Le couvre-feu, douteux contre-feu mais vrai cache-sexe
Politique

Le couvre-feu, douteux contre-feu mais vrai cache-sexe

Par Philippe Oswald - Publié le 15/10/2020
Et revoilà le confinement, ou plutôt le semi-confinement, localisé, nocturne et qualifié par Emmanuel Macron de « couvre-feu » pour filer la métaphore présidentielle du début de l’épidémie : « Nous sommes en guerre ! ». Ce couvre-feu (de 21 heures à 6 heures du matin) touchera à partir de vendredi soir minuit (et non samedi : le premier ministre Jean Castex a corrigé le président, ce 15 octobre) et pour au moins quatre semaines, vingt millions d’habitants d’Île-de-France et de huit métropoles (Lille, Rouen, Lyon, Grenoble, Saint-Étienne, Aix-Marseille, Montpellier, Toulouse). C’est la seule nouvelle à retenir de la demi-heure présidentielle d’hier soir, allocution déguisée en interview devant deux faire-valoir rompus au genre « pas de question qui fâche ». Le reste, les gestes barrières, les mesures de bon sens pour protéger les personnes vulnérables d’un virus « qui tue », merci, on savait déjà.

Le chef de l’État n’a ouvert aucune perspective sur sa stratégie sanitaire et sur son articulation avec la préservation de l’économie. Deux de ses phrases ont néanmoins retenu l’attention : cette incise insolite sur l’application « StopCovid » qui « n’est pas un échec » mais « n’a pas marché » et, plus inquiétante, cette affirmation : « On s’était habitué à être une société d’individus libres. Mais nous sommes une nation de citoyens solidaires »… Comme si l’heure était venue de sacrifier nos libertés fondamentales à une solidarité précisément mise à mal, non seulement par le « séparatisme », mais par des ukases sanitaires (dans les EHPAD par exemple). Enfin cet aveu, glissé au passage : ce couvre-feu est destiné à freiner la diffusion du virus pour ne pas saturer les réanimations dans les hôpitaux où 30% à 40% des lits sont occupés par des malades de la Covid-19.

Autrement dit, il s’agit une nouvelle fois « d’aplatir la courbe », c’est-à-dire de lisser dans le temps le nombre de cas graves afin de soulager nos services sanitaires. Mais rassurons-nous, « nous n’avons pas perdu le contrôle ». En tout cas, pas comme au printemps dernier. Mais depuis le pic tragique d’avril, on attend toujours 6000 lits de réanimation pour atteindre les 12 000 promis par le ministre de la Santé, ou plutôt, on ne les attend plus, car, les aurait-on, ils seraient inutiles, faute de personnel formé à la « réa » (cf. LSDJ 1092).

C’est donc encore et toujours à cause de ces « défauts manifestes d’anticipation, de préparation et de gestion » pointés par le rapport de la « Mission indépendante d’évaluation de la réponse française à la crise sanitaire engendrée par l’épidémie de Covid-19 » que vingt millions de Français vont être soumis au couvre-feu. Ils seront privés de dîners entre amis, de restaurant, de bar, de cinéma, de théâtre, sommés d’être rentrés chez eux avant 21 heures sous peine d’une amende de 135€ et de 1500€ « en cas de récidive » ! Bien entendu, ces menaces n’auront aucun effet dans les banlieues et quartiers « sensibles » où l’on voit mal des policiers s’aventurer à verbaliser les contrevenants… Mais les autres citadins, ceux qui ne jouent pas aux artificiers et ne tendent pas d’embuscade à la police, devront payer ou trouver des dérivatifs « confinés » à leur déprime.
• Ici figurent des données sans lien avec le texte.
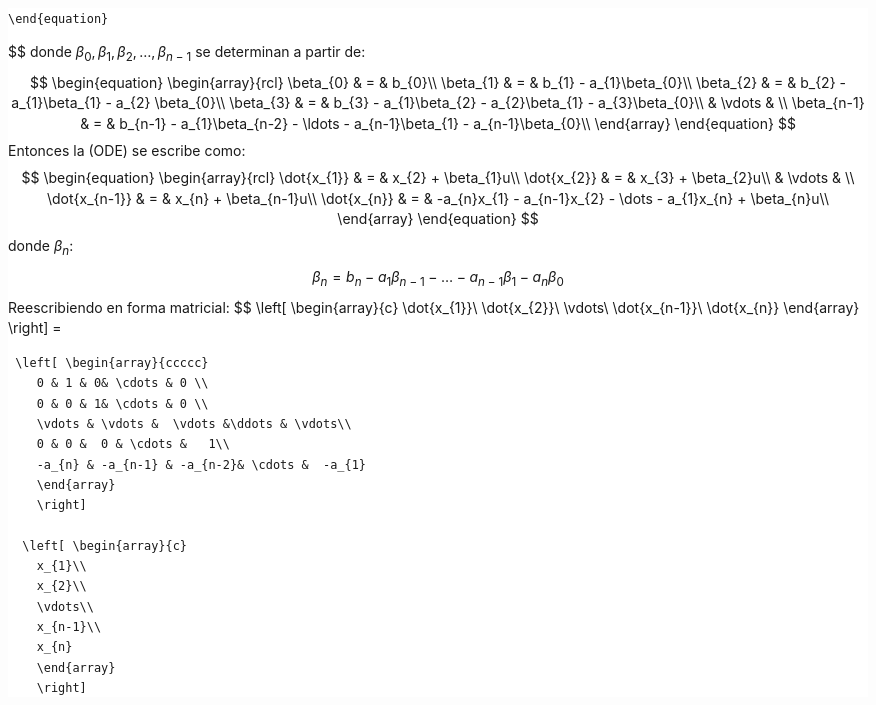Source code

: 	\end{equation}
$$
donde $\beta_{0},\beta_{1},\beta_{2},\ldots ,\beta_{n-1}$ se determinan a partir de:
$$
\begin{equation} 
		\begin{array}{rcl}
		 \beta_{0} & = & b_{0}\\
		 \beta_{1} & = & b_{1} - a_{1}\beta_{0}\\
		 \beta_{2} & = & b_{2} - a_{1}\beta_{1} - a_{2} \beta_{0}\\
		 \beta_{3} & = & b_{3} - a_{1}\beta_{2} - a_{2}\beta_{1} - a_{3}\beta_{0}\\
		     	   & \vdots & \\
		 \beta_{n-1} & = & b_{n-1} - a_{1}\beta_{n-2} - \ldots - a_{n-1}\beta_{1} - a_{n-1}\beta_{0}\\
		\end{array}
	\end{equation}
$$
Entonces la ($\text{ODE}$) se escribe como:
$$
\begin{equation} 
		\begin{array}{rcl}
		 \dot{x_{1}} & = & x_{2} + \beta_{1}u\\
		 \dot{x_{2}} & = & x_{3} + \beta_{2}u\\
		 	  & \vdots & \\
		\dot{x_{n-1}} & = & x_{n} + \beta_{n-1}u\\
		\dot{x_{n}} & = & -a_{n}x_{1} - a_{n-1}x_{2} - \dots - a_{1}x_{n} + \beta_{n}u\\
		\end{array}
	\end{equation}
$$
donde $\beta_{n}$:
$$
\beta_{n} = b_{n} - a_{1}\beta_{n-1} - \ldots - a_{n-1}\beta_{1} - a_{n}\beta_{0}
$$
Reescribiendo en forma matricial: 
$$
	\left[ \begin{array}{c}
		\dot{x_{1}}\\
		\dot{x_{2}}\\
		\vdots\\
		\dot{x_{n-1}}\\
		\dot{x_{n}}
		\end{array}
		\right] =
		
	 \left[ \begin{array}{ccccc}
		0 & 1 & 0& \cdots &	0 \\
		0 & 0 & 1& \cdots &	0 \\
		\vdots & \vdots	&  \vdots &\ddots &	\vdots\\
		0 & 0 &  0 & \cdots &	1\\
		-a_{n} & -a_{n-1} & -a_{n-2}& \cdots &	-a_{1}
		\end{array}
		\right] 
	
	  \left[ \begin{array}{c}
		x_{1}\\
		x_{2}\\
		\vdots\\
		x_{n-1}\\
		x_{n}
		\end{array}
		\right] 
		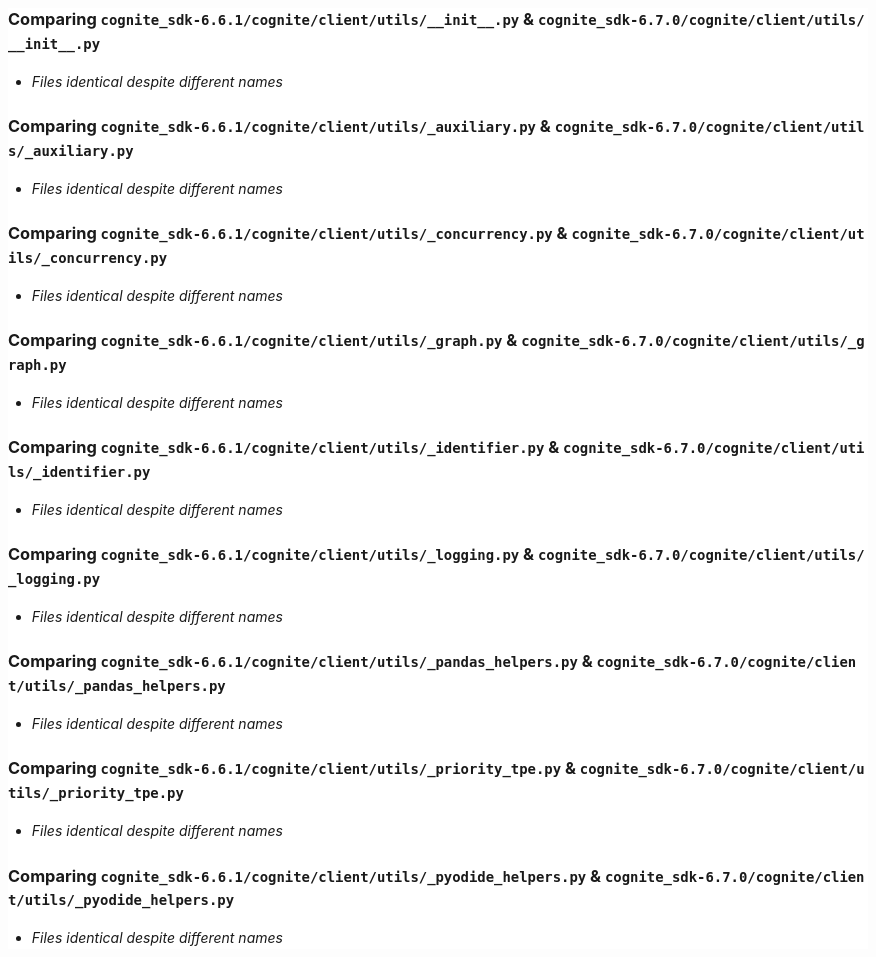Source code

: ### Comparing `cognite_sdk-6.6.1/cognite/client/utils/__init__.py` & `cognite_sdk-6.7.0/cognite/client/utils/__init__.py`

 * *Files identical despite different names*

### Comparing `cognite_sdk-6.6.1/cognite/client/utils/_auxiliary.py` & `cognite_sdk-6.7.0/cognite/client/utils/_auxiliary.py`

 * *Files identical despite different names*

### Comparing `cognite_sdk-6.6.1/cognite/client/utils/_concurrency.py` & `cognite_sdk-6.7.0/cognite/client/utils/_concurrency.py`

 * *Files identical despite different names*

### Comparing `cognite_sdk-6.6.1/cognite/client/utils/_graph.py` & `cognite_sdk-6.7.0/cognite/client/utils/_graph.py`

 * *Files identical despite different names*

### Comparing `cognite_sdk-6.6.1/cognite/client/utils/_identifier.py` & `cognite_sdk-6.7.0/cognite/client/utils/_identifier.py`

 * *Files identical despite different names*

### Comparing `cognite_sdk-6.6.1/cognite/client/utils/_logging.py` & `cognite_sdk-6.7.0/cognite/client/utils/_logging.py`

 * *Files identical despite different names*

### Comparing `cognite_sdk-6.6.1/cognite/client/utils/_pandas_helpers.py` & `cognite_sdk-6.7.0/cognite/client/utils/_pandas_helpers.py`

 * *Files identical despite different names*

### Comparing `cognite_sdk-6.6.1/cognite/client/utils/_priority_tpe.py` & `cognite_sdk-6.7.0/cognite/client/utils/_priority_tpe.py`

 * *Files identical despite different names*

### Comparing `cognite_sdk-6.6.1/cognite/client/utils/_pyodide_helpers.py` & `cognite_sdk-6.7.0/cognite/client/utils/_pyodide_helpers.py`

 * *Files identical despite different names*
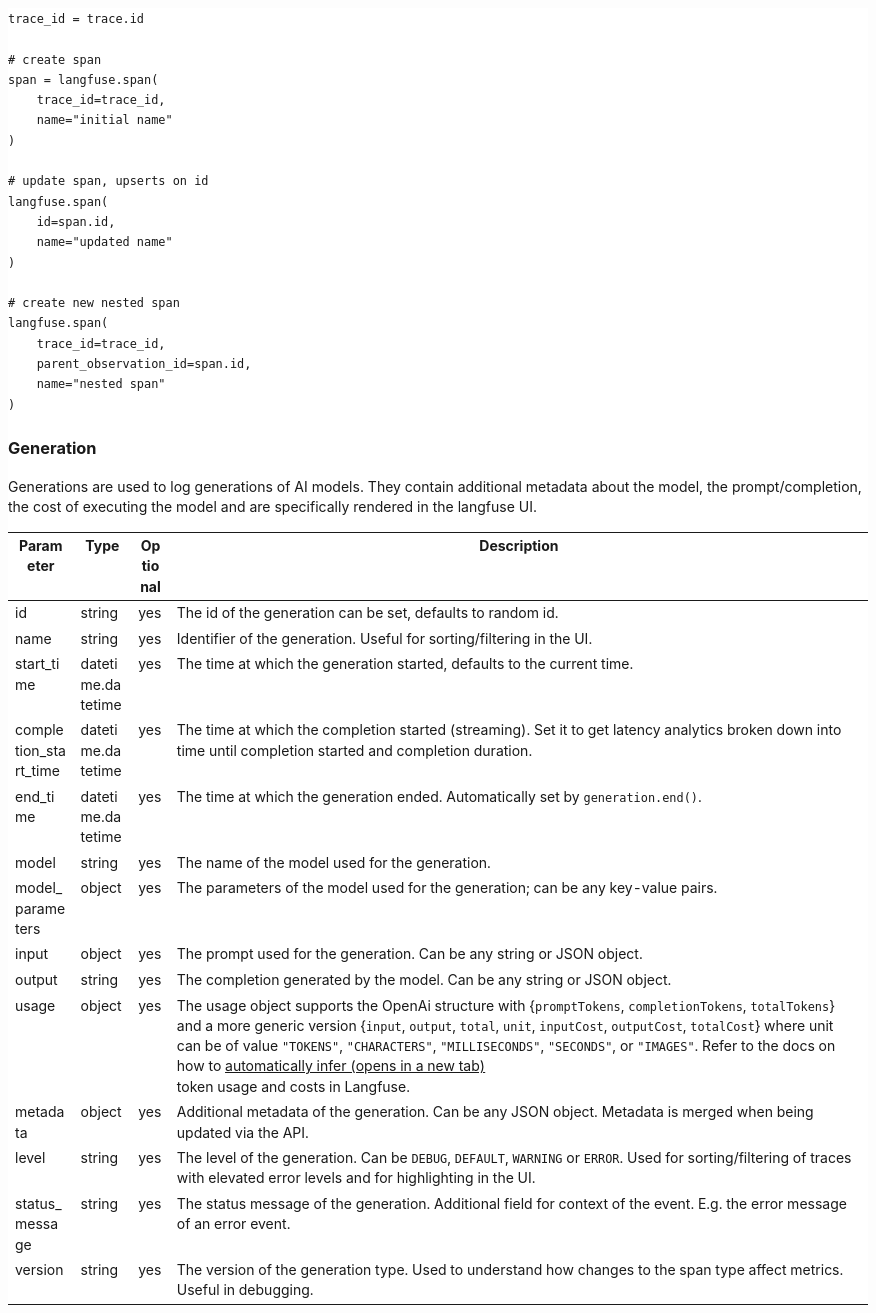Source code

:     trace_id = trace.id
     
    # create span
    span = langfuse.span(
        trace_id=trace_id,
        name="initial name"
    )
     
    # update span, upserts on id
    langfuse.span(
        id=span.id,
        name="updated name"
    )
     
    # create new nested span
    langfuse.span(
        trace_id=trace_id,
        parent_observation_id=span.id,
        name="nested span"
    )

### Generation[](#generation)

Generations are used to log generations of AI models. They contain additional metadata about the model, the prompt/completion, the cost of executing the model and are specifically rendered in the langfuse UI.

| Parameter | Type | Optional | Description |
| --- | --- | --- | --- |
| id  | string | yes | The id of the generation can be set, defaults to random id. |
| name | string | yes | Identifier of the generation. Useful for sorting/filtering in the UI. |
| start\_time | datetime.datetime | yes | The time at which the generation started, defaults to the current time. |
| completion\_start\_time | datetime.datetime | yes | The time at which the completion started (streaming). Set it to get latency analytics broken down into time until completion started and completion duration. |
| end\_time | datetime.datetime | yes | The time at which the generation ended. Automatically set by `generation.end()`. |
| model | string | yes | The name of the model used for the generation. |
| model\_parameters | object | yes | The parameters of the model used for the generation; can be any key-value pairs. |
| input | object | yes | The prompt used for the generation. Can be any string or JSON object. |
| output | string | yes | The completion generated by the model. Can be any string or JSON object. |
| usage | object | yes | The usage object supports the OpenAi structure with {`promptTokens`, `completionTokens`, `totalTokens`} and a more generic version {`input`, `output`, `total`, `unit`, `inputCost`, `outputCost`, `totalCost`} where unit can be of value `"TOKENS"`, `"CHARACTERS"`, `"MILLISECONDS"`, `"SECONDS"`, or `"IMAGES"`. Refer to the docs on how to [automatically infer (opens in a new tab)](https://langfuse.com/docs/model-usage-and-cost)<br> token usage and costs in Langfuse. |
| metadata | object | yes | Additional metadata of the generation. Can be any JSON object. Metadata is merged when being updated via the API. |
| level | string | yes | The level of the generation. Can be `DEBUG`, `DEFAULT`, `WARNING` or `ERROR`. Used for sorting/filtering of traces with elevated error levels and for highlighting in the UI. |
| status\_message | string | yes | The status message of the generation. Additional field for context of the event. E.g. the error message of an error event. |
| version | string | yes | The version of the generation type. Used to understand how changes to the span type affect metrics. Useful in debugging. |
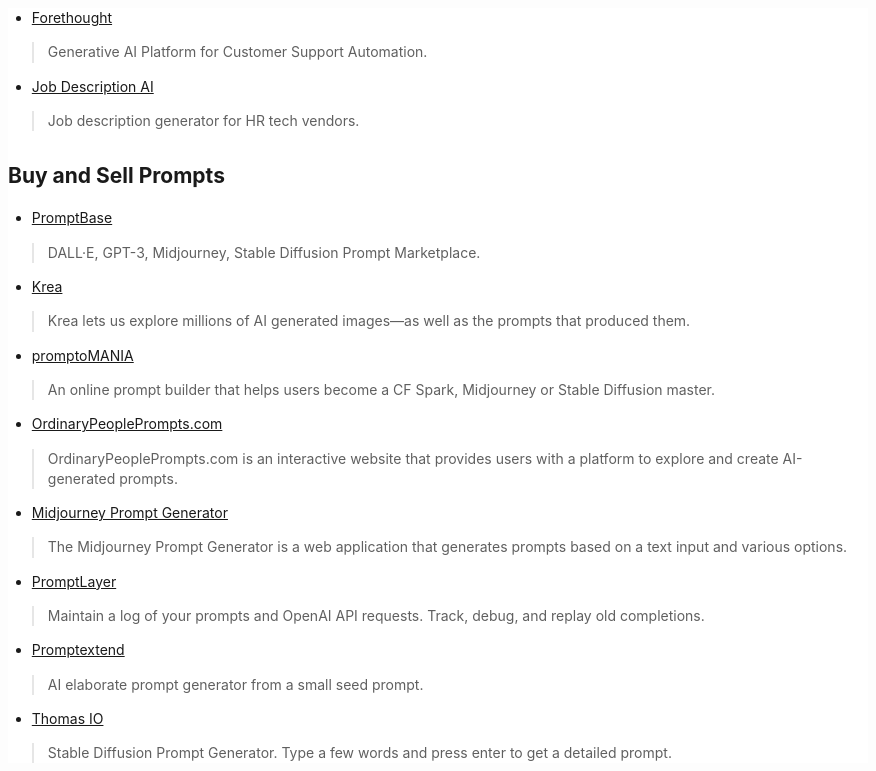 - [Forethought](https://forethought.ai/)
> Generative AI Platform for Customer Support Automation.

- [Job Description AI](https://www.jobdescription.ai/)
> Job description generator for HR tech vendors.

## Buy and Sell Prompts

- [PromptBase](https://promptbase.com)
> DALL·E, GPT-3, Midjourney, Stable Diffusion Prompt Marketplace.

- [Krea](https://www.krea.ai/)
> Krea lets us explore millions of AI generated images—as well as the prompts that produced them.

- [promptoMANIA](https://promptomania.com/)
> An online prompt builder that helps users become a CF Spark, Midjourney or Stable Diffusion master.

- [OrdinaryPeoplePrompts.com](https://www.ordinarypeopleprompts.com/)
> OrdinaryPeoplePrompts.com is an interactive website that provides users with a platform to explore and create AI-generated prompts.

- [Midjourney Prompt Generator](https://www.viorelspinu.com/p/midjourney-prompt-generator.html)
> The Midjourney Prompt Generator is a web application that generates prompts based on a text input and various options.

- [PromptLayer](https://promptlayer.com/)
> Maintain a log of your prompts and OpenAI API requests. Track, debug, and replay old completions.

- [Promptextend](https://www.promptextend.com/)
> AI elaborate prompt generator from a small seed prompt.

- [Thomas IO](https://www.thomas.io/stable-diffusion-prompt-generator)
> Stable Diffusion Prompt Generator. Type a few words and press enter to get a detailed prompt.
Quant aux professionnels de la restauration et des spectacles une nouvelle fois stigmatisés, comme s’ils étaient les principaux responsables des contaminations (on attend toujours l’étude épidémiologique qui le démontrera), ils oscillent entre colère et désespoir. Combien d’entre eux survivront-ils à ces nouvelles fermetures administratives ? Après ces boucs émissaires, ce sont tous les Français, quelles que soient leurs activités et leurs ressources économiques, qui vont éprouver de plus en plus durement les conséquences sociales et psychologiques de cette crise sanitaire, révélatrice d’une profonde crise de civilisation. Rarement dans l’histoire, sinon sous les régimes totalitaires, on aura vu toute une société être ainsi poussée à « mourir de peur » par ceux qui la gouvernent.